All the operations performed in WiredTiger are on the data read into pre-configured amount of memory. WiredTiger uses memory as a cache for all the data on the disk and the data in memory forms the current working set.

Since memory is limited and can't hold all the data stored on the disk, WiredTiger has to continuously move data that is currently not being accessed out of the memory to free up enough space to read data that are requested by the user but currently reside on the disk back into memory. This process is called eviction.

Eviction overview

The WiredTiger eviction runs in the background with one eviction server thread and several eviction worker threads.

1) The eviction server thread walks the btrees and adds the least recently used pages to the eviction queues until the queues are full. 2) The eviction workers continuously remove pages from the eviction queue and try to evict them.

Eviction has to obtain exclusive access to the page as there may be application threads still reading content on the page that is being evicted.

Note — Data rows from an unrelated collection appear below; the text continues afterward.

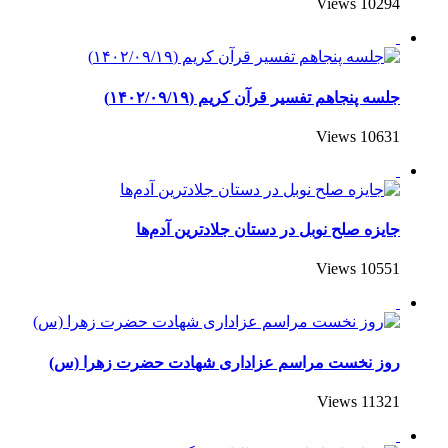
10294 Views
جلسه پنجاهم تفسیر قرآن کریم (۱۴۰۲/۰۹/۱۹)
10631 Views
جایزه صلح نوبل در دستان جلادترین آدم‌ها
10551 Views
روز نخست مراسم عزاداری شهادت حضرت زهرا (س)
11321 Views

There are three types of eviction in WiredTiger:

1) Clean eviction 2) History store eviction 3) Update restore eviction

Clean eviction

In the case of clean eviction, there is no dirty content on the page and it is directly removed from the memory. After that, the page remains solely on the disk unchanged.

History store eviction

For history store eviction, the page is modified but the changes are all committed. Therefore, the page should be clean and can be removed from memory after the dirty changes are written to the new disk image, which is the data format WiredTiger stores on disk. The process that builds the disk image is called reconciliation. In reconciliation, WiredTiger writes the newest committed value of each key to the disk image. All the older values of the key are moved to the history store table. In the end, reconciliation flushes the new disk image to the data file on the disk and later eviction removes the old page from memory.

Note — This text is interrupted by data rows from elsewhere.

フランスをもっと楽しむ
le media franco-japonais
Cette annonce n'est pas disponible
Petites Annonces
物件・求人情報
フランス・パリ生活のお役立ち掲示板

The history store table is the internal table for WiredTiger to store historical values for all the user-created tables. Each entry in the history store represents a historical value of a key in the user-created tables. The pages in the history store table need to be evicted and loaded back to memory as well. Different from the user-created tables, all the content on the history store page is committed as the historical values it stores must all be committed, and each entry only has one value and a deletion marking the expiration of the entry on its update chain. Therefore, history store pages should always be clean after reconciliation and can be evicted from memory. Besides, only having one committed value for each key in the history store prevents eviction from moving content already in the history store recursively to the history store when evicting a history store page because we only move the values after the first committed value to the history store.

Update restore eviction

Update restore eviction largely overlaps with history store eviction. The difference is that there are uncommitted changes on the page and WiredTiger cannot write them to the disk image. Instead, besides writing the disk image to the disk, eviction also keeps the disk image in memory and restores the uncommitted changes to the new disk image.

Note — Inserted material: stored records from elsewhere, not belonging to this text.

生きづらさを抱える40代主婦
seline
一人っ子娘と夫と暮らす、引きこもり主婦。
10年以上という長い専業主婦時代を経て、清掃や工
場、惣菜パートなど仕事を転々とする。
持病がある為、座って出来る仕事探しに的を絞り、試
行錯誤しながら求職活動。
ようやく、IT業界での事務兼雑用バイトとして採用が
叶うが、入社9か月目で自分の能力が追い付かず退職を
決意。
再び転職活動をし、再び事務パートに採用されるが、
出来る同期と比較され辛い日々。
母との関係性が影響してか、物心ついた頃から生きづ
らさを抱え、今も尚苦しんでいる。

Since usually there is only a subset of keys that have uncommitted changes, eviction only needs to restore those keys that are dirty after reconciliation. Apart from that, eviction may split a page into multiple pages and some of them may be clean after reconciliation even though the old page before split has uncommitted changes. Therefore, WiredTiger tracks whether it needs to do update restore eviction at the key level and the page level.

At the key level, the key needs to be restored if it has uncommitted updates. For each new page, restoration is required if any of the keys on the new page needs to be restored. Once eviction decides to restore a page, it will make a copy of the disk image in memory during reconciliation.

For the restored keys, eviction also frees all the values that have been written to the disk image or moved to the history store as there is no need to duplicate them on the update chains. For the clean keys that are not restored, their whole update chains are removed from memory along with the old disk image.

Exceptions

Eviction works differently for in-memory databases. Since they don't support the history store, eviction only discards the update chains when all the values on the update chains are globally visible. For the same reason, we cannot free the updates older than the update written to the disk image. Because there is no disk storage for in-memory database, eviction has to keep all the reconciled disk images in memory.